纪荣将陆恩慈翻了个身,覆在她背后,低声道:“快结束了。孩子一旦长起来——就像我从前说的,很快的,做父母的唯有高兴。”
说到做到,汛潮似地冲溃堤坝,陆恩慈才撑起肩,又塌腰下去,捉着枕角不松,好歹没叫他冲撞到床边去。
纪荣伏在她肩头低低地喘息着,灰发垂落,很好的年岁,黄金时代。陆恩慈忍不住抓了抓,仰着脸去吻他额发落在眼前的部分。纪荣配合地低头,听到她的笑声。
这道轻灵的笑声没有为年龄的增长沙哑哪怕一点点,它总令纪荣幻觉时间折叠,想起初见陆恩慈,他在车里不远不近地跟着,手里拿着一份文件,薄薄的几张已足够写清她的十九年。
那天天气很好,他分不清手上的东西和怀里的心脏究竟哪一样更烫,但强烈的直觉告诉他,他生命里最重要的人物,终于要登场了。
陆恩慈突然说:“就是我最近又在想,如果换个时代呢?”
她仔细观察纪荣眼角的细纹,转身过来亲他:“换个时代,我们还会这么顺利地重逢、相爱,有个孩子么?”
“会的。”纪荣垂着眼睛吻她的手心,起身帮她清理:“虽然在故事里说故事的感觉很奇怪,但我还是想知道,你会怎么构想它?”
恩慈懒洋洋地说:“那要一个远离资本主义的年代,这样,一些东西的力量无法发挥,身份调转,才会显得爱很珍贵……大办农业、大办粮食的时代,我觉得就很适宜。”
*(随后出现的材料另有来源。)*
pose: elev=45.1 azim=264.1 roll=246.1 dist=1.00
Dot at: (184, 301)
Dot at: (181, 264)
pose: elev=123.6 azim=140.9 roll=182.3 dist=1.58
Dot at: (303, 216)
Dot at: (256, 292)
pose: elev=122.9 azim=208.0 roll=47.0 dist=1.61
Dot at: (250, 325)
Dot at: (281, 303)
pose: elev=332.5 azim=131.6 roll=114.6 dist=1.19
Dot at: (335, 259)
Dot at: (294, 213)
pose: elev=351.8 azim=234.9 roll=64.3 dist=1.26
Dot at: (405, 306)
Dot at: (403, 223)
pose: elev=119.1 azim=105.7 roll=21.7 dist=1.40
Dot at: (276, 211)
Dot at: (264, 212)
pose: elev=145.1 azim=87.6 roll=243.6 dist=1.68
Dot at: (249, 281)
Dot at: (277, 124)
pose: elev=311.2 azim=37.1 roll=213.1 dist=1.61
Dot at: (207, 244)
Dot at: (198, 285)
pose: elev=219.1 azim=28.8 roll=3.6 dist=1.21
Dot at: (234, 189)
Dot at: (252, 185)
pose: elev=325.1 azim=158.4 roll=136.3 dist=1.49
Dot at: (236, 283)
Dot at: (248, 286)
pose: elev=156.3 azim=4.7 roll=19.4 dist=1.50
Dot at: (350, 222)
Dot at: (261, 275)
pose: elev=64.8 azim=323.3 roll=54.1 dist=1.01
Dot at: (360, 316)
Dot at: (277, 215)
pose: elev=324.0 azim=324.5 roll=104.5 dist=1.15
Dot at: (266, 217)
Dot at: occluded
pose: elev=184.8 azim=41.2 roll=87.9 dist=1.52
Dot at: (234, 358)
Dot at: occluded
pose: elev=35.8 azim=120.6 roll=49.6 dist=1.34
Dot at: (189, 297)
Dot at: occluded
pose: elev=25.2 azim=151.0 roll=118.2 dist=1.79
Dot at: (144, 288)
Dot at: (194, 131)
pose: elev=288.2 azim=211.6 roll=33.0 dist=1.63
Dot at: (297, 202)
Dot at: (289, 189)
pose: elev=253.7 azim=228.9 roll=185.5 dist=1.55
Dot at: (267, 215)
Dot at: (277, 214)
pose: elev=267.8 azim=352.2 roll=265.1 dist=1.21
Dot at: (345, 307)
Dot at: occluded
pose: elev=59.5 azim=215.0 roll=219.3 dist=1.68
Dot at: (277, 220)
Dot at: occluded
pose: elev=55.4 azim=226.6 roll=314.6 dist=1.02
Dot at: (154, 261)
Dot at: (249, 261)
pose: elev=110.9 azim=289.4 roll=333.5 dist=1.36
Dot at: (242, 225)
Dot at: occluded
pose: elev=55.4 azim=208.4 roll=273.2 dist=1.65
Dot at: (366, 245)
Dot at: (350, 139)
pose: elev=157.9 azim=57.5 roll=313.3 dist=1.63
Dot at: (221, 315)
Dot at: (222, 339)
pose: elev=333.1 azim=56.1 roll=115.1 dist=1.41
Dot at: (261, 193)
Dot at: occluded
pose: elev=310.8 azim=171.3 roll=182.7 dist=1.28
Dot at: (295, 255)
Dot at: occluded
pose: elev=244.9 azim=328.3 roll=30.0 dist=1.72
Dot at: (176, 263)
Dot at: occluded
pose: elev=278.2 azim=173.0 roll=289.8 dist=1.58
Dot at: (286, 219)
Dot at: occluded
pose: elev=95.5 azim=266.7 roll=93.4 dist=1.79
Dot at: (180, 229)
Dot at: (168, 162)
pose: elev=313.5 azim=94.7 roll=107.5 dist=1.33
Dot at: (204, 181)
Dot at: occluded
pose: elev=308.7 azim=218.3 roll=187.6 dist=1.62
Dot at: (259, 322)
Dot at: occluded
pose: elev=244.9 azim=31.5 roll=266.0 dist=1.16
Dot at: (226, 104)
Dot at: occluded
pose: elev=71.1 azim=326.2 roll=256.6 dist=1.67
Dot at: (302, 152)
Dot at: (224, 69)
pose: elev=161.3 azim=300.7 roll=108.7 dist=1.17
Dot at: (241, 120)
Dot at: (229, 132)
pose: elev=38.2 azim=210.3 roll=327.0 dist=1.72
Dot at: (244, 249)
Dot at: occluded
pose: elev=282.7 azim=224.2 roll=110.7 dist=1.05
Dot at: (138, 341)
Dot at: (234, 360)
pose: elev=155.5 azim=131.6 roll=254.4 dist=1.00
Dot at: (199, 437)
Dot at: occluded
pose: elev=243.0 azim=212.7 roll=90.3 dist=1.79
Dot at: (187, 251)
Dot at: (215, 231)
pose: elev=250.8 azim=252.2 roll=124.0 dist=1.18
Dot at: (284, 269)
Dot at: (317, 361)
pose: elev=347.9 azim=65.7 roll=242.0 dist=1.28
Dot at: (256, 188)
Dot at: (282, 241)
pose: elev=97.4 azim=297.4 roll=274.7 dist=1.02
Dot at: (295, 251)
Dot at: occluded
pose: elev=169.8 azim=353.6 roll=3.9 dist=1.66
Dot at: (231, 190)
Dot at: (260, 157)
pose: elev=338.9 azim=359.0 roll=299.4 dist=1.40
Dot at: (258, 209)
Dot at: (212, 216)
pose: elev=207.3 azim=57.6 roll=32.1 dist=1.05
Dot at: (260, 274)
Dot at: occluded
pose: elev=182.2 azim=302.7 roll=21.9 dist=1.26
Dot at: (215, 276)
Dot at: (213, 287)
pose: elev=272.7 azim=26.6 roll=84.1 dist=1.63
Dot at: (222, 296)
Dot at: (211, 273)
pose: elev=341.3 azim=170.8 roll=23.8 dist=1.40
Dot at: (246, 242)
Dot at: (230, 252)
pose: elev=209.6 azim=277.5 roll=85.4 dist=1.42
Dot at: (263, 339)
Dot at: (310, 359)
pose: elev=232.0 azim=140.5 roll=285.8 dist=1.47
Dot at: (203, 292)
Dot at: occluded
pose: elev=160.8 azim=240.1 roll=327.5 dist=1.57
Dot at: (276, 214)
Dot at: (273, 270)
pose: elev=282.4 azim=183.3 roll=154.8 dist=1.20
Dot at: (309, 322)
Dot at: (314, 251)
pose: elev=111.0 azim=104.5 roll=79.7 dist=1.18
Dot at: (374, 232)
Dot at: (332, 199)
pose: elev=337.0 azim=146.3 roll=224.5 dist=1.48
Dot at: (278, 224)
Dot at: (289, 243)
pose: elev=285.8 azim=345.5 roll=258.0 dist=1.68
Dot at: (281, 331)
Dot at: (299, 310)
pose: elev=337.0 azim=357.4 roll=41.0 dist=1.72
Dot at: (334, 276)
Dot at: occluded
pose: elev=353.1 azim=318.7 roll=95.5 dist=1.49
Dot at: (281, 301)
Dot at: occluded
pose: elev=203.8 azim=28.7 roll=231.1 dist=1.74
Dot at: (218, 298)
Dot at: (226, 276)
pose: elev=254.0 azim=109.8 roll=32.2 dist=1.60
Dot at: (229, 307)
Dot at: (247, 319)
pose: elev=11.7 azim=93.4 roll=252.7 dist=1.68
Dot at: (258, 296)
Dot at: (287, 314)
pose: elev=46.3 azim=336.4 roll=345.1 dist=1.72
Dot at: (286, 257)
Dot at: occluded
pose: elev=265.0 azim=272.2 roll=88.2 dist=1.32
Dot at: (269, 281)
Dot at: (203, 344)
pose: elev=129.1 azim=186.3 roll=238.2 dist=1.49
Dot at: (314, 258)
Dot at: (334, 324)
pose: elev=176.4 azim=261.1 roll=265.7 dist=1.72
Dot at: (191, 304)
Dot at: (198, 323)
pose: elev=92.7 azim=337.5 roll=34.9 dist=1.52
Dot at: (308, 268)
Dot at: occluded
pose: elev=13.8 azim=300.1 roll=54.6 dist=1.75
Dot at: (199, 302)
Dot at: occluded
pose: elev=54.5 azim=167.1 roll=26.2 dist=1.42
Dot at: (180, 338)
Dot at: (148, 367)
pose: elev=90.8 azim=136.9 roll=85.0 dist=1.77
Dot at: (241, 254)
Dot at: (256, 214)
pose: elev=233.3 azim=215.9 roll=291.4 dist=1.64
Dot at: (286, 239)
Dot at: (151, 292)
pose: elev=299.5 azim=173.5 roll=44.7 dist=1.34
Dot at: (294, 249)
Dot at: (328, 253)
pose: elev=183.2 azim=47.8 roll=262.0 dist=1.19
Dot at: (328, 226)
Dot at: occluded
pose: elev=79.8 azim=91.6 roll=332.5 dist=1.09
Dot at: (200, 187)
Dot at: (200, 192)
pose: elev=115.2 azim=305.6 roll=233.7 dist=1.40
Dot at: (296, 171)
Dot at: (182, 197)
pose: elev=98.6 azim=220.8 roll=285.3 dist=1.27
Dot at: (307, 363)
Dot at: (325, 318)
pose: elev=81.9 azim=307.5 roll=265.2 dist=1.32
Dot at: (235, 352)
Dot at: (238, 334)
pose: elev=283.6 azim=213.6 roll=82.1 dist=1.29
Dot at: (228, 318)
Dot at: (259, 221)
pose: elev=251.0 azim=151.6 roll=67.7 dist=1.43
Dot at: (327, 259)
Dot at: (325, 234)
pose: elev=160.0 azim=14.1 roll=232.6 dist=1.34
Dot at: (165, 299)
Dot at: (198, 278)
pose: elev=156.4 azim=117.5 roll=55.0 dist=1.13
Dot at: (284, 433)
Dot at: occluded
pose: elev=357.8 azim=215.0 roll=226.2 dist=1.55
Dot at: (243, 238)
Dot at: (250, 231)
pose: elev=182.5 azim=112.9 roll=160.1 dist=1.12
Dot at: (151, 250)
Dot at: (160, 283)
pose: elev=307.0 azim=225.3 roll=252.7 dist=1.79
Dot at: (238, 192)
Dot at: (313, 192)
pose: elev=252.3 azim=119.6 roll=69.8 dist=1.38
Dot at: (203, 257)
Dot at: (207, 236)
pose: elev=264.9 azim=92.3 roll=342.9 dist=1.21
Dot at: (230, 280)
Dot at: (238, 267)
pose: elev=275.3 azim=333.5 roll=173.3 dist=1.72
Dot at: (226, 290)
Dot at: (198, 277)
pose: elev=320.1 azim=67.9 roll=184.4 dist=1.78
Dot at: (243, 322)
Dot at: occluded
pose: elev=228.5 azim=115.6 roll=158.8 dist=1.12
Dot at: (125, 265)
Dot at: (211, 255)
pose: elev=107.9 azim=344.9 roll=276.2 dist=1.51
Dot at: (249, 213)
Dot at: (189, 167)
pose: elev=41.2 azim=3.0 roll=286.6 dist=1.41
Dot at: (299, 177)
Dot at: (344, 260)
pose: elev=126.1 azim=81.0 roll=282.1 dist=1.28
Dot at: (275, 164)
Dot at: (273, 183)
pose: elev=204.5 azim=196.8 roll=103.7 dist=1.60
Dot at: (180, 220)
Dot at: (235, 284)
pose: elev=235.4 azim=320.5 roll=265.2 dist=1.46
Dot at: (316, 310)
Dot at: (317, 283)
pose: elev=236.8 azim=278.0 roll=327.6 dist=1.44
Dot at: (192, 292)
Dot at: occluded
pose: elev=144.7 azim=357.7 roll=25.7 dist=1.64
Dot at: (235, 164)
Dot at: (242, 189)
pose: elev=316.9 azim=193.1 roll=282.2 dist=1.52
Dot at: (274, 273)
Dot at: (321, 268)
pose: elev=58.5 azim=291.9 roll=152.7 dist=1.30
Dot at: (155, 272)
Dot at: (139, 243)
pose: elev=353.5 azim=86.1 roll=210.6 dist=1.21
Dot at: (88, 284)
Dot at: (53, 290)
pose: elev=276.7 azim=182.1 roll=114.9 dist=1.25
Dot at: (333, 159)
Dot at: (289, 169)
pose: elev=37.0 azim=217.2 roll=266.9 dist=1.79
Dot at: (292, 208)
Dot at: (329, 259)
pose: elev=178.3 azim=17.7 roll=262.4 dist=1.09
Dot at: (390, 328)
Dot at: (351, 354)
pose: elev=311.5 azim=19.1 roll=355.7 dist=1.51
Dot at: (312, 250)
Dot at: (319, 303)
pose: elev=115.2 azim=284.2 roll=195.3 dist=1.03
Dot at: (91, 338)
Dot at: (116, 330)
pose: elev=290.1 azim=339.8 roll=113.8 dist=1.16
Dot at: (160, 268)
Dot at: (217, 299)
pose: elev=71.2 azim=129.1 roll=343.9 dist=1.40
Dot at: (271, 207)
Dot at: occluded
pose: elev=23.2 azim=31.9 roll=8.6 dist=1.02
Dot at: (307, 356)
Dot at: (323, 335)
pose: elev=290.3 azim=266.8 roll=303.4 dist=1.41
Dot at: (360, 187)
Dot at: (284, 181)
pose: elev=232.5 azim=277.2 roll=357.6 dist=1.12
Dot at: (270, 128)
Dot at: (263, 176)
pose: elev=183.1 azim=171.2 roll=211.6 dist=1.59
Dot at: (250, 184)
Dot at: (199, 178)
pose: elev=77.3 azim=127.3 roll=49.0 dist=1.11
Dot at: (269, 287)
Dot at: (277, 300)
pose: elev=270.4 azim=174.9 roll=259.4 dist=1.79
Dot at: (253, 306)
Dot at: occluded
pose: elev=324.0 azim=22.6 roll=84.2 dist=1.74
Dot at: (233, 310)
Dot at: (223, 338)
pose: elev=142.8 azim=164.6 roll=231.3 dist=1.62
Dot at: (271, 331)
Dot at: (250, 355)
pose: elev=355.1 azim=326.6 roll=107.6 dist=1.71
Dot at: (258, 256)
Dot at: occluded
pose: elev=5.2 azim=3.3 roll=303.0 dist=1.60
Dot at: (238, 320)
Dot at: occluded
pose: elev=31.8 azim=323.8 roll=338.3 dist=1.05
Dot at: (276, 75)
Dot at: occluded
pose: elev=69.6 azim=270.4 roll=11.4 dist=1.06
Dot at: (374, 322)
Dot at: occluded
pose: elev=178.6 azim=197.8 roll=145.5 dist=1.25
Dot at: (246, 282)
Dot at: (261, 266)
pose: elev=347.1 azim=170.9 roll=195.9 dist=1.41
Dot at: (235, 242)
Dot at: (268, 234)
纪荣把毛巾拿回盥洗室,洗干净才出来。他的声音由远及近:“那么然后呢?”
陆恩慈笑眯眯看着他善后,趴在床上整理相片:“误会,巧
合,破镜重圆,无非是这些。我想想,它们不能很多,否则会让人爱得很痛苦……例如很快地喜欢了又分开,几年之后,在城内的宾馆见面。八十年代a市的宾馆,热水由人灌在暖壶里提进来,我——我进来后,原本没把握能挽回,直到发现喝到的水是温热的,那时候才明白你已经不知道等了多久。”